The Keith Jackson Circa 1995 Award

FOR: The best prose. The best, most consistently appealing sentences, phrases, and paragraphs.

In my mind, this is the big one. The blogosphere is often characterized as a domain of slack-jawed internet yokels, each attempting to cram in as much erroneous punctuation and horrid diction as possible.

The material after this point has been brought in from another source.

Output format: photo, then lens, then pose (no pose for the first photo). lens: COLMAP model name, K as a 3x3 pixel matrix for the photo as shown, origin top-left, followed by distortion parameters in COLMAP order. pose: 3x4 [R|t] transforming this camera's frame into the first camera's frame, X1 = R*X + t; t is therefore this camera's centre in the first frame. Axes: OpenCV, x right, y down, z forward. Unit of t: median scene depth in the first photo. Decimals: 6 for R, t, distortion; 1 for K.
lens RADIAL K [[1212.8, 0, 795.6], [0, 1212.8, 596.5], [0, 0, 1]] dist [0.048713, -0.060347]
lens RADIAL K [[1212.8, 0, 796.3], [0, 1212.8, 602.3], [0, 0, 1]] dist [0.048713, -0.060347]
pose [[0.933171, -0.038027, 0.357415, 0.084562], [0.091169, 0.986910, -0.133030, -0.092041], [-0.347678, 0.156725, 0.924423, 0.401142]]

This is not so true in my experience. The persons who float to the top of the blogging world are unconstrained by the strictures placed upon mainstream journalists. They can write what they want about who they want, and they can make it as long or short as it warrants. They are not bound by the pretense of objectivity and can relate the intensely personal feelings of crazed fandom to fellow sufferers. They can swear like sailors. And most importantly, the very reason they've floated to the top of the blogging world is that they have an abiding passion for college football unsated by mere consumption. The end result often far outstrips the tepid, lowest-common-demoninator approach necessitated by mass media. (No assertions about the blogosphere's reliability, timeliness, or sanity will be proffered here, in case anyone out there is worried about an unfortunate outbreak of Blog Triumphalism.)

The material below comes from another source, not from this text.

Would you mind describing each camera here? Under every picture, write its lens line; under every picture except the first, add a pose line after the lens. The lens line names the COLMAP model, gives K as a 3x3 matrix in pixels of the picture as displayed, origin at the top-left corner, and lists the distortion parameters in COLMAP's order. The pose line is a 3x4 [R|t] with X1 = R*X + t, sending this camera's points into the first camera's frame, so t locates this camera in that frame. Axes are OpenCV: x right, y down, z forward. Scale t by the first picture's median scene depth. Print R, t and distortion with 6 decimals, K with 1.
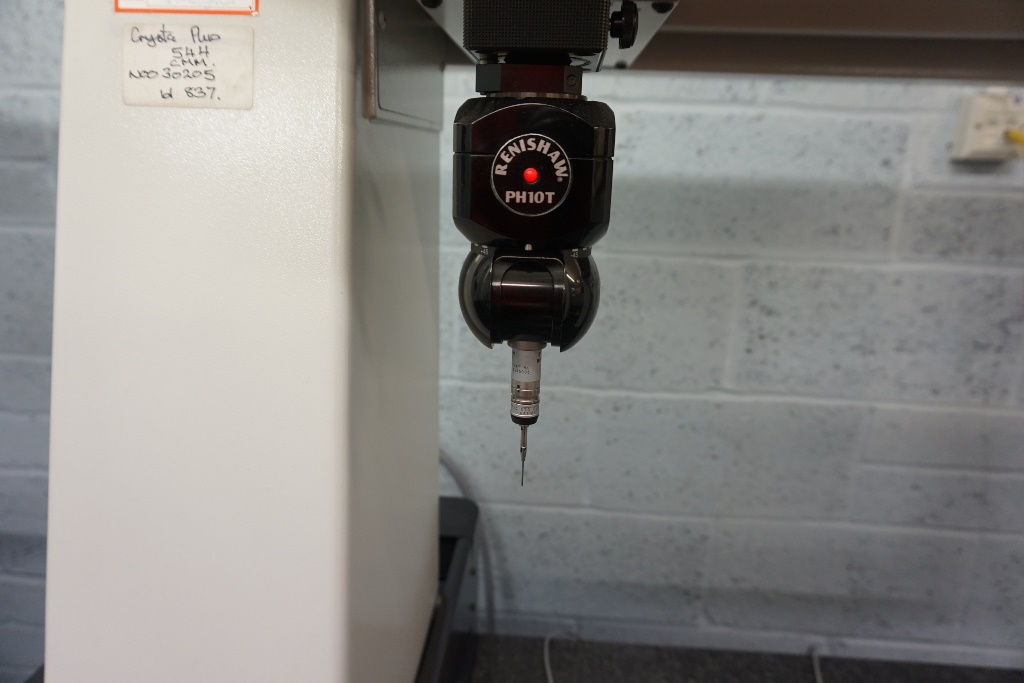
lens RADIAL K [[696.5, 0, 512.6], [0, 696.5, 339.2], [0, 0, 1]] dist [-0.027047, 0.014526]
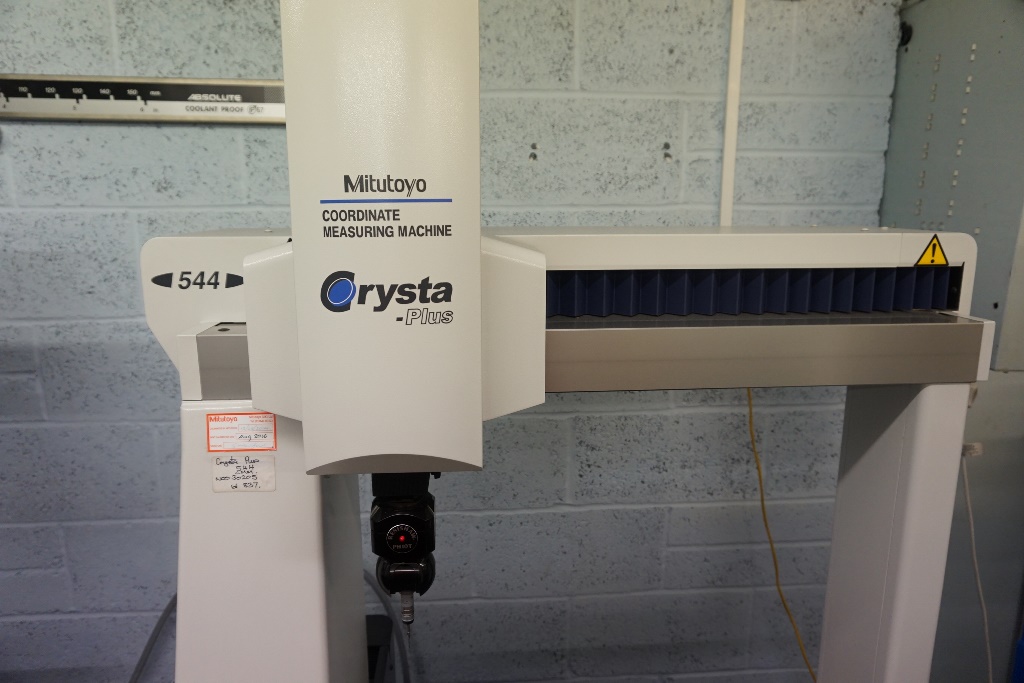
lens RADIAL K [[696.5, 0, 511.7], [0, 696.5, 344.6], [0, 0, 1]] dist [-0.027047, 0.014526]
pose [[0.988949, -0.061423, 0.134933, 0.028963], [0.068809, 0.996337, -0.050771, -0.184811], [-0.131320, 0.059494, 0.989553, -0.384348]]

The end result is that the very best writing done about college football this year, in my opinion, has been done in the blogosphere. And to win this award, in my opinion, is to be named the best person writing about college football anywhere. (Damn. Unmistakable Blog Triumphalism. Sorry.) So, yeah, I wanted to win.

RUNNER UP: Dawg Sports. If we had decided to hand out an award for "Most Prolific," Dawg Sport's Kyle King would have run away with the award like he was Phil Fulmer with a purloined Krispy Kreme. Every day -- every day -- Kyle throws up two or three posts of prodigious, intimidating length. In my day-to-day life I'm occasionally quizzed as to where I get the time to do things like UFR (answer: "I steal it from children with lukemia"), but good lord Kyle's word count is an order of magnitude greater than mine. And since he's a lawyer in real life, said posts tend to be definitively persuasive last words on the subject.

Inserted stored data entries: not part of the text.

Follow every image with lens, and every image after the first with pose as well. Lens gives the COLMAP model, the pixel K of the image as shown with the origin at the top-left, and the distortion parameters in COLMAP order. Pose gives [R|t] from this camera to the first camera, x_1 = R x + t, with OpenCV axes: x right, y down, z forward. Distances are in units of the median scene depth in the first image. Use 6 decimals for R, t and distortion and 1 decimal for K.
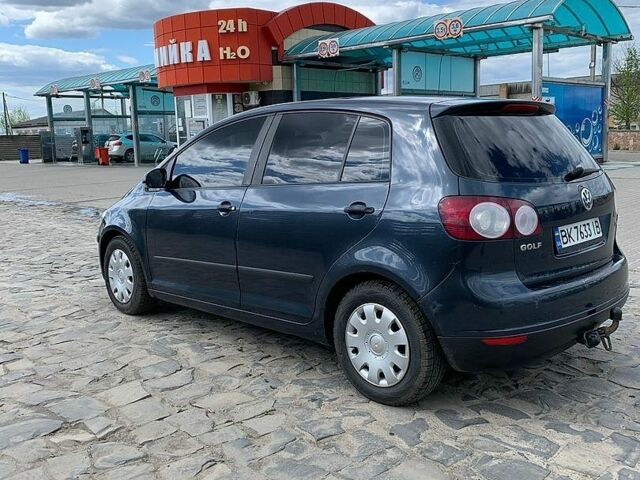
lens RADIAL K [[656.5, 0, 320.0], [0, 656.5, 240.0], [0, 0, 1]] dist [0.086461, -0.181648]
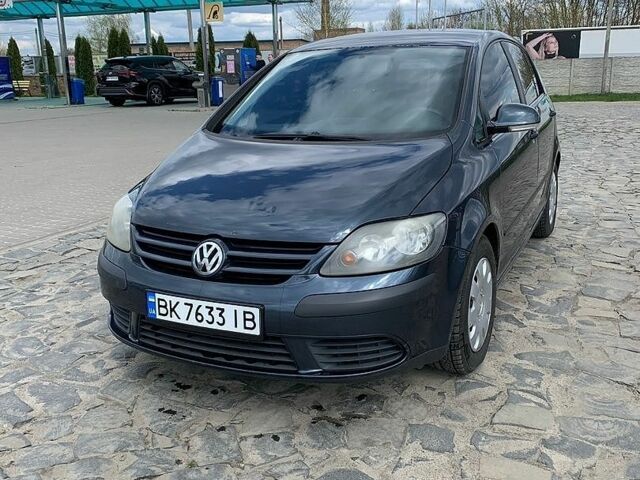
lens RADIAL K [[656.5, 0, 320.0], [0, 656.5, 240.0], [0, 0, 1]] dist [0.086461, -0.181648]
pose [[-0.346399, -0.195679, 0.917452, -0.786047], [0.185551, 0.944388, 0.271482, -0.184194], [-0.919553, 0.264275, -0.290827, 1.308532]]
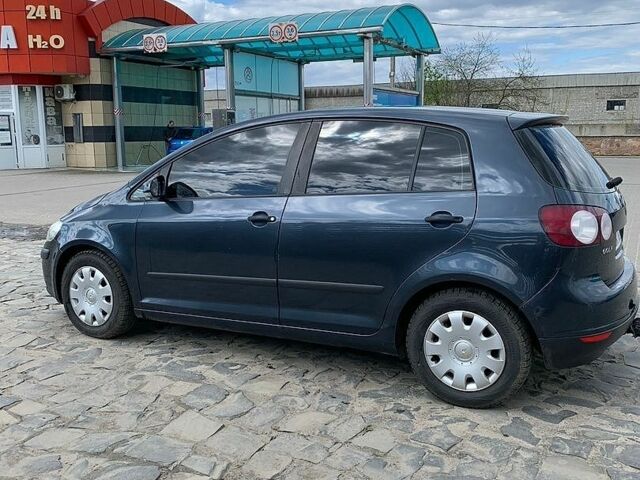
lens RADIAL K [[656.5, 0, 320.0], [0, 656.5, 240.0], [0, 0, 1]] dist [0.086461, -0.181648]
pose [[0.950759, -0.031393, 0.308337, -0.286954], [0.030837, 0.999502, 0.006679, -0.017929], [-0.308393, 0.003158, 0.951254, 0.058237]]
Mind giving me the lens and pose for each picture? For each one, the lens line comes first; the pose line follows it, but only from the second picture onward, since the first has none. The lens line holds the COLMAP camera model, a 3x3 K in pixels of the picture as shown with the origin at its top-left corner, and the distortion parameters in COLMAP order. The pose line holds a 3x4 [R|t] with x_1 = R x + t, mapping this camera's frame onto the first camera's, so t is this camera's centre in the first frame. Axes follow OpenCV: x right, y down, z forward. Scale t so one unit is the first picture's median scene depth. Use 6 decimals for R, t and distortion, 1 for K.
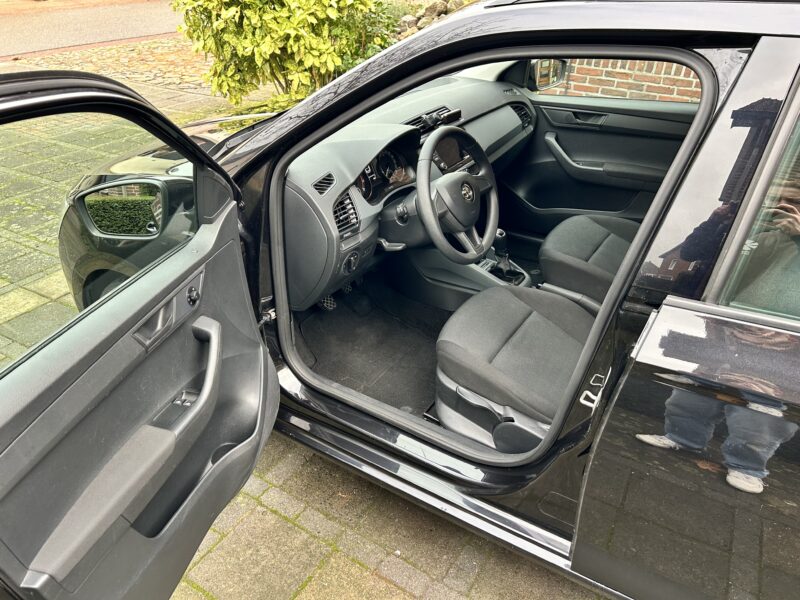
lens RADIAL K [[601.8, 0, 397.4], [0, 601.8, 300.3], [0, 0, 1]] dist [0.041150, -0.038623]
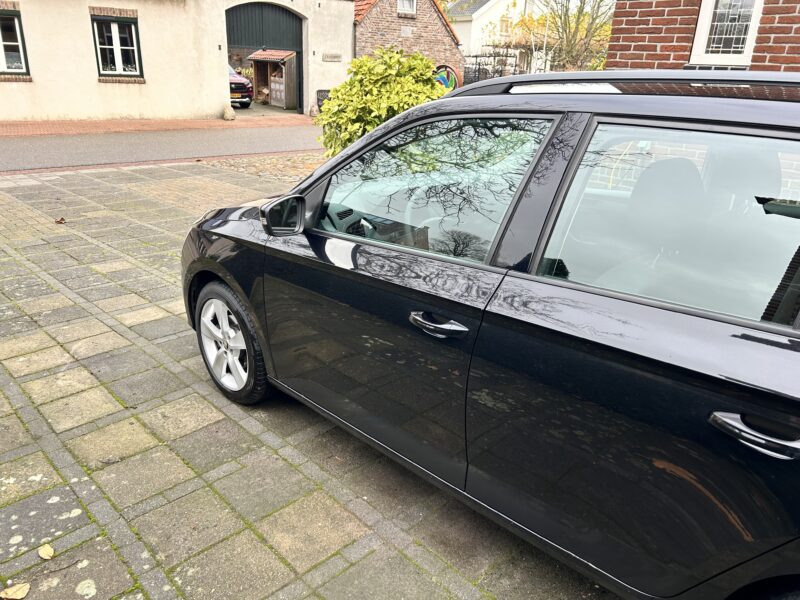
lens RADIAL K [[601.8, 0, 399.8], [0, 601.8, 300.1], [0, 0, 1]] dist [0.041150, -0.038623]
pose [[0.973466, 0.098563, -0.206516, 0.208401], [-0.136017, 0.974978, -0.175831, 0.156977], [0.184019, 0.199255, 0.962515, -0.214322]]
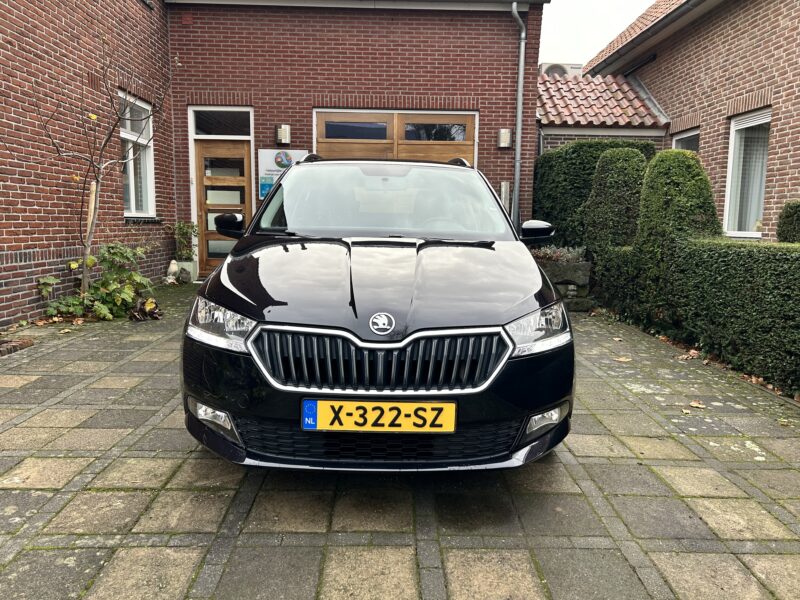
lens RADIAL K [[601.8, 0, 406.5], [0, 601.8, 299.6], [0, 0, 1]] dist [0.041150, -0.038623]
pose [[-0.567391, -0.128200, 0.813408, -1.105424], [0.415271, 0.808447, 0.417089, -0.652993], [-0.711068, 0.574437, -0.405468, 1.401710]]
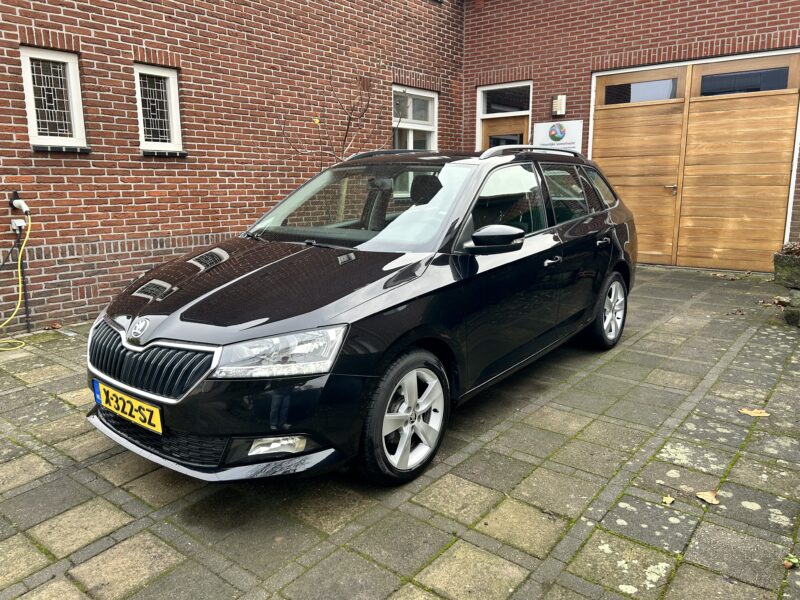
lens RADIAL K [[601.8, 0, 396.9], [0, 601.8, 299.9], [0, 0, 1]] dist [0.041150, -0.038623]
pose [[0.100103, -0.207283, 0.973146, -1.314667], [0.531167, 0.838160, 0.123892, -0.232597], [-0.841333, 0.504501, 0.194004, 0.545895]]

WINNAH: Every Day Should Be Saturday. I warned you about the Orson Swindle award bukkake, didn't I? Well... Orson Swindle Award bukkake! To reveal why, let's pick a paragraph nearly at random from the front page of EDSBS:
We’ve said it before and wish to repeat the official stance of EDSBS vis-a-vis college football recruiting: it’s really, really creepy. For months–sometimes, years at a time, huge monied institutions buck their noses into the lives of 17 and 18 year old boys and woo them with everything except cash in an attempt to get them to sacrifice three or four years of their lives to play football and mum through a university education simultaneously. It’s a bit like watching a live-action re-enactment of Death In Venice, with universities playing the part of the aging pederast and the recruit being the young object of affection, but minus all the plague and effete homoeroticism. ( This is Amurrica, dammit. Even our homoeroticism needs to look like a Dodge Ram commercial. Heh: Ram.)
So there you go. Orson manages to be funny and convincing all in one go. When he sets his mind to doing something other than be improbably hilarious, he is both improbably hilarious and whatever else he was trying to do.